Hi evertone from the comunity.
I am a beginner on data analysis in general and I have this project to do and I hope someone could give me some advice.
The project consists of modelling counting data with a Poisson regression model and make point estimate the paramaters of the model using Metropolis-Hastings algorithm using pymc3 library.
The dataset that I have to use is a very simple one. It’s about observations of Insurance Motor Third Party Claims (both frequenct and severity). I’ll link the full description of the dataset below.
https://search.r-project.org/CRAN/refmans/GLMsData/html/motorins.html
There are two issues that I am dealing with:
-
Do I have to do some preprocessing step before running the algorithm? If so, how do I do it?
-
I built a model following the Poisson regression model in the example section, but still the the algorithm is too slow.
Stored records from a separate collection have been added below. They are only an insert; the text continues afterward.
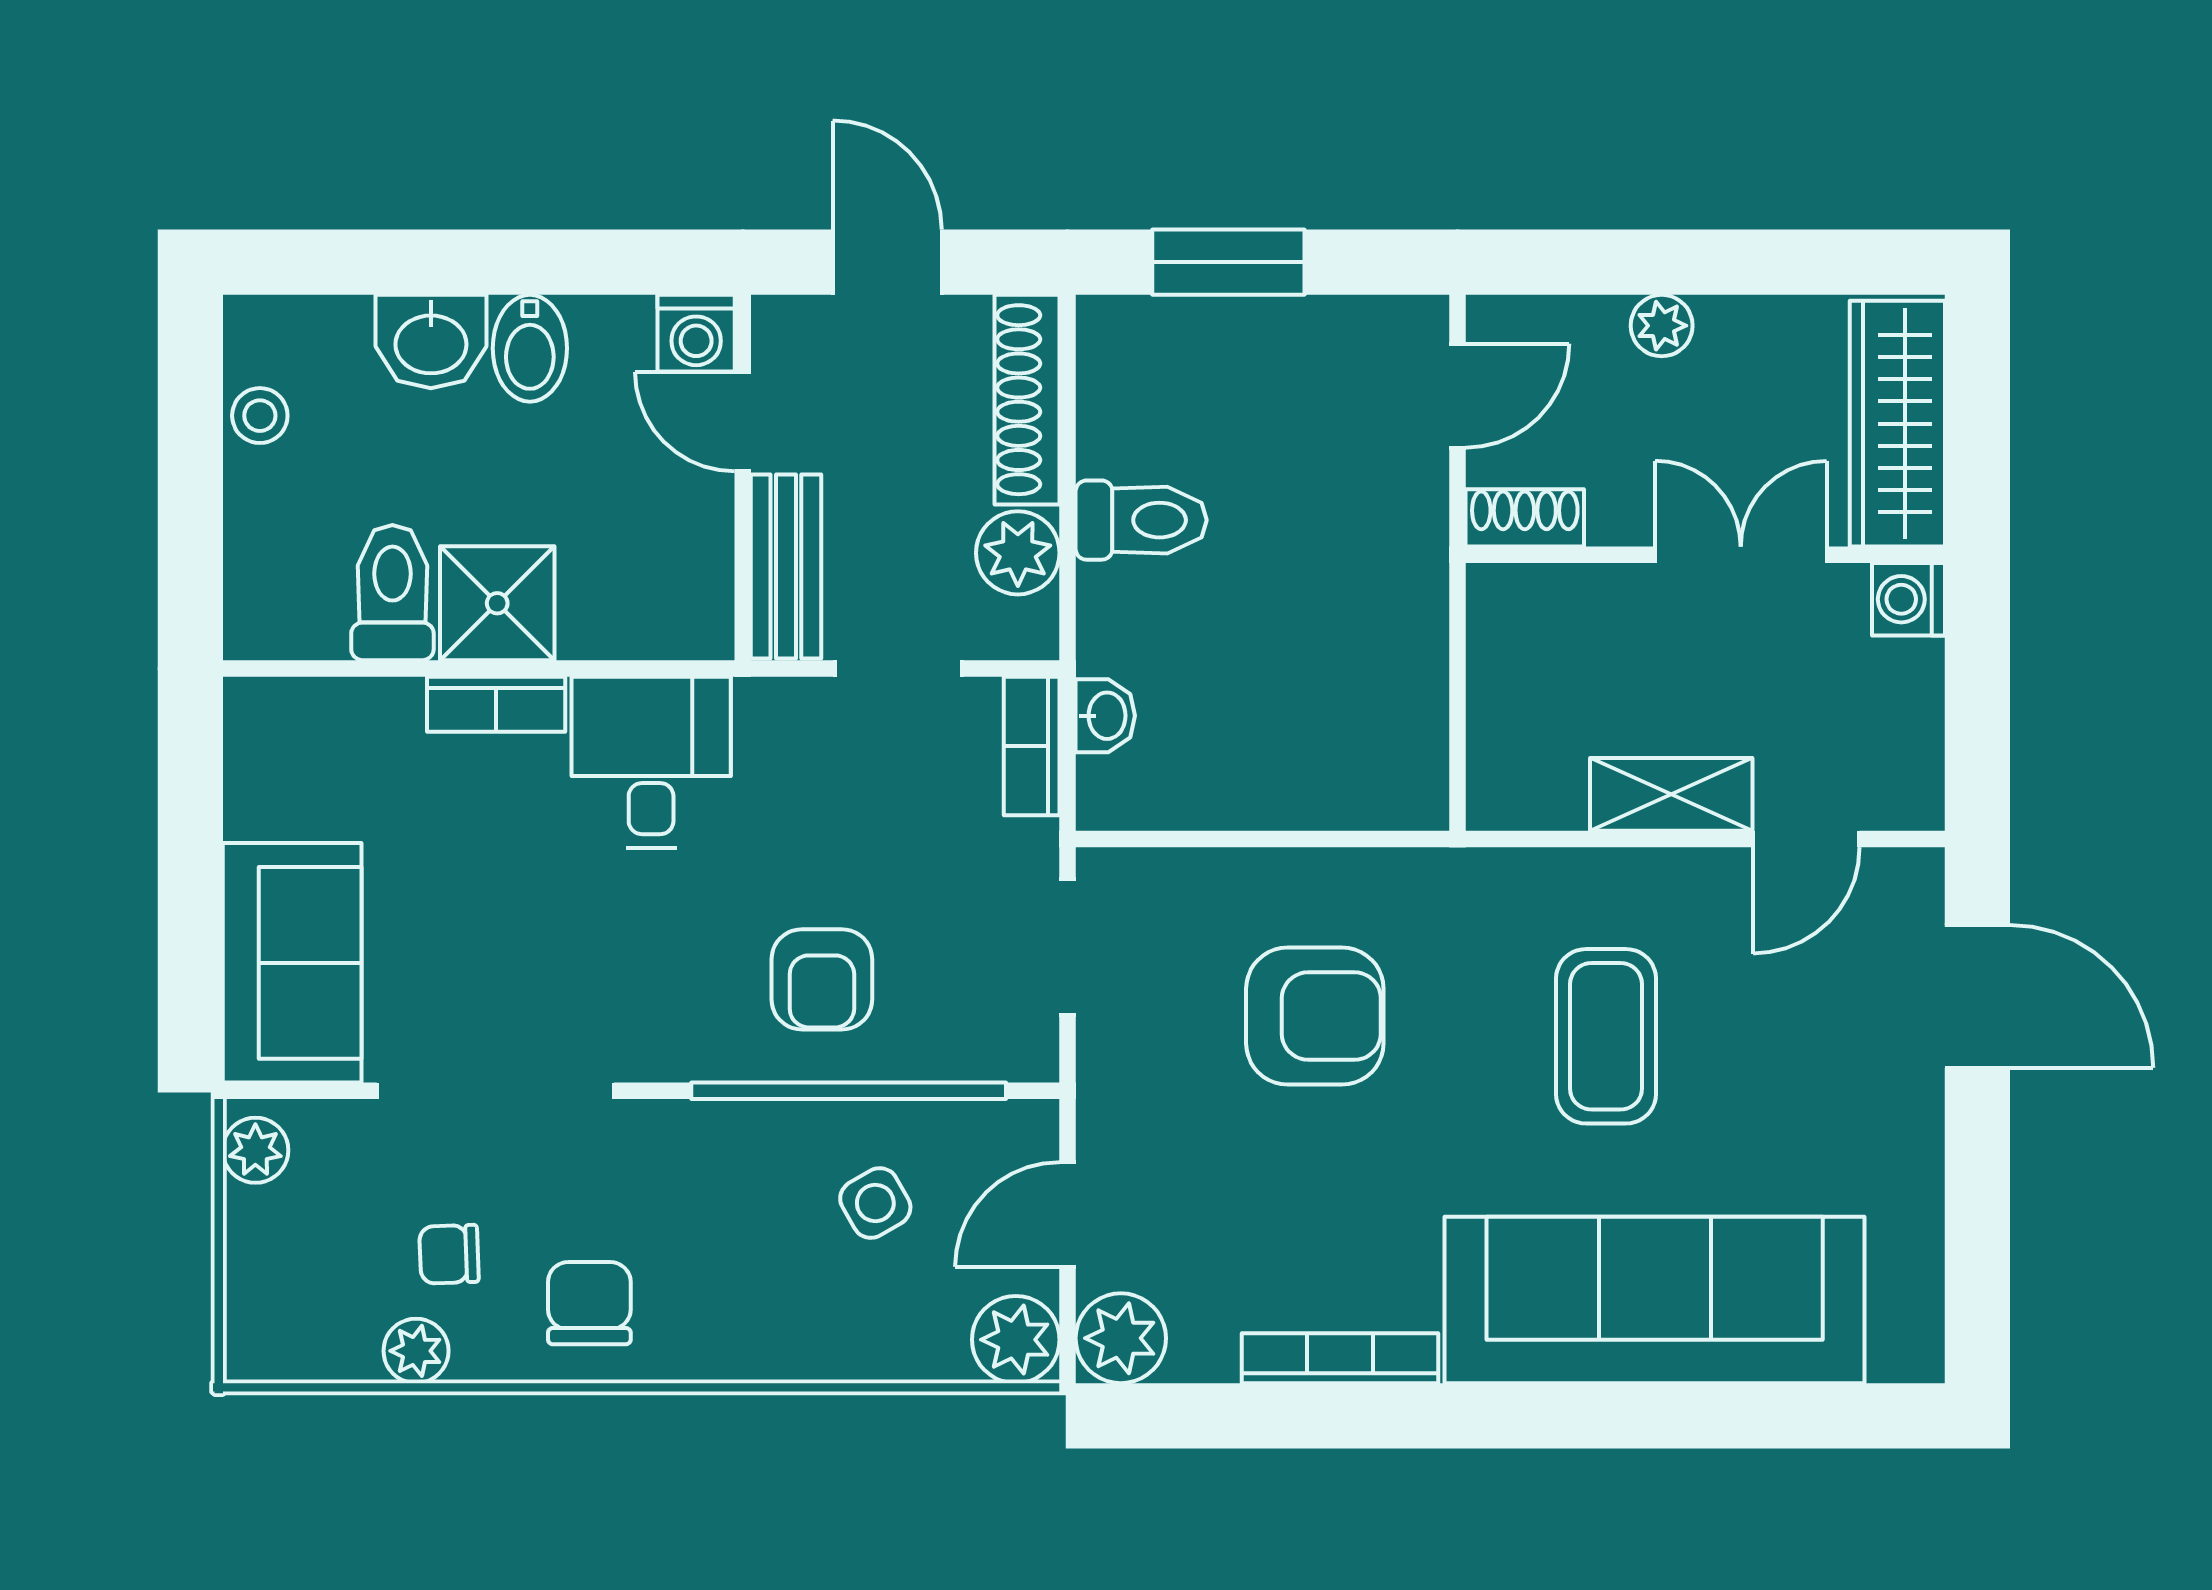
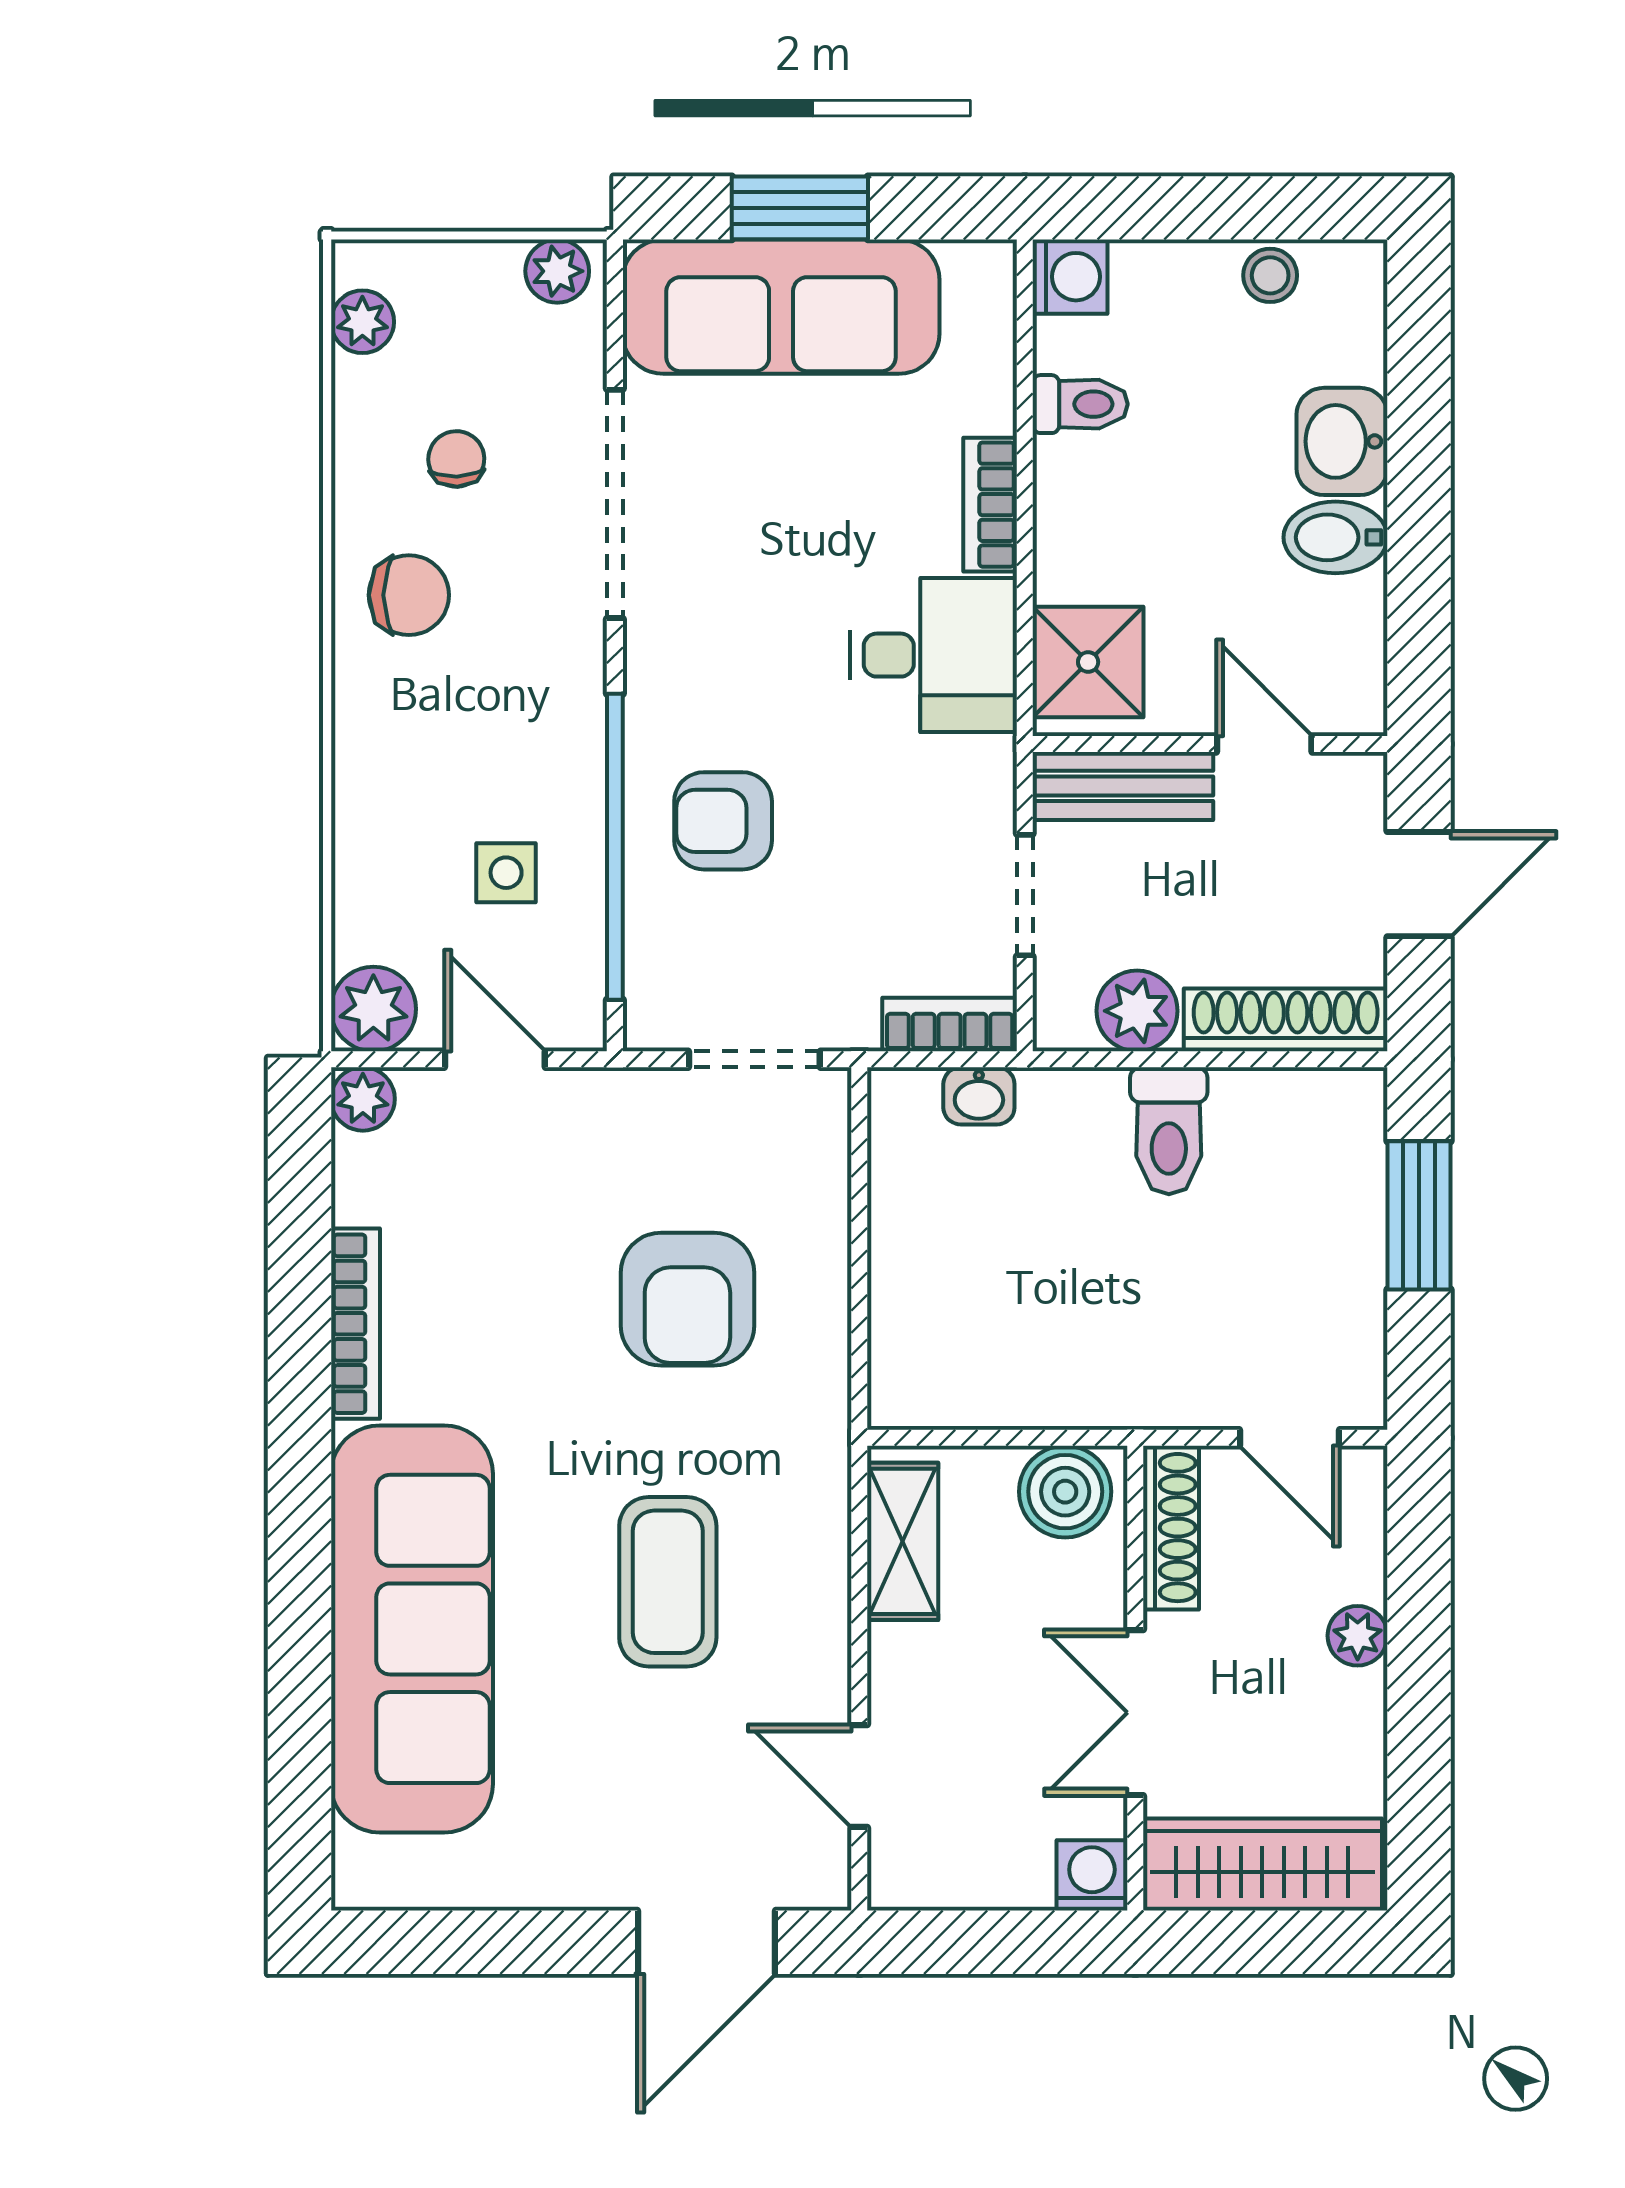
washing machine: (696, 333) -> (1070, 277), moved, turned 180
door: (743, 422) -> (1264, 744), hinge flipped
shoe rack: (1525, 518) -> (1171, 1528), width x1.43
double door: (1741, 555) -> (1135, 1713), swing flipped
toilet: (392, 593) -> (1080, 404), width x0.73, depth x0.72
shower: (497, 603) -> (1088, 662), moved
boiler: (1513, 627) -> (1065, 1492), added
shelving: (1671, 794) -> (903, 1541), moved
window: (190, 900) -> (800, 208), added
sofa: (292, 963) -> (781, 307), width x1.36
coffee table: (1606, 1036) -> (668, 1582), turned 90
side table: (875, 1203) -> (506, 873), turned 30
plant: (1121, 1338) -> (363, 1099), width x0.73, depth x0.73
plant: (416, 1351) -> (362, 322), moved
How I can improve performance?
Here is the code I used until now:
import arviz as az
import bambi as bmb
import matplotlib.pyplot as plt
import numpy as np
import pandas as pd
import pymc3 as pm
import seaborn as sns
import theano
import theano.tensor as tt
import xarray as xr
from formulae import design_matrices
print(f"Running on PyMC3 v{pm.__version__}")
print(f"Running on Arviz v{az.__version__}")
df = pd.read_csv('SwedishMotorInsurance.csv')
df.head()
df['Rate']=df['Claims']/df['Insured']
fml = "linear ~ Kilometres + Zone + Bonus + Make"
df_1=df[['linear','Kilometres','Zone','Bonus','Make']]
dm = design_matrices(fml, df_1, na_action="error")
mx_ex = dm.common.as_dataframe()
mx_en = dm.response.as_dataframe()
with pm.Model() as model:
# define priors, weakly informative Normal
b0 = pm.Normal("Intercept", mu=0, sigma=10)
b1 = pm.Normal("Kilometres", mu=0, sigma=10)
b2 = pm.Normal("Zone", mu=0, sigma=10)
b3 = pm.Normal("Bonus", mu=0, sigma=10)
b4 = pm.Normal("Make", mu=0, sigma=10)
# define linear model and exp link function
theta = (
b0
+ b1 * mx_ex["Kilometres"].values
+ b2 * mx_ex["Zone"].values
+ b3 * mx_ex["Bonus"].values
+ b4 * mx_ex["Make"].values
)
## Define Poisson likelihood
y = pm.Poisson("y", mu=tt.exp(theta), observed=mx_en["linear"].values)
with model:
trace = pm.sample(draws=5000, tune=500, cores=4, random_seed=45, step=pm.Metropolis())
pm.summary(trace)
How would you modify it?
Here is the dataset file.
SwedishMotorInsurance.csv (49.6 KB)
Hope this would be useful for other beginners like me.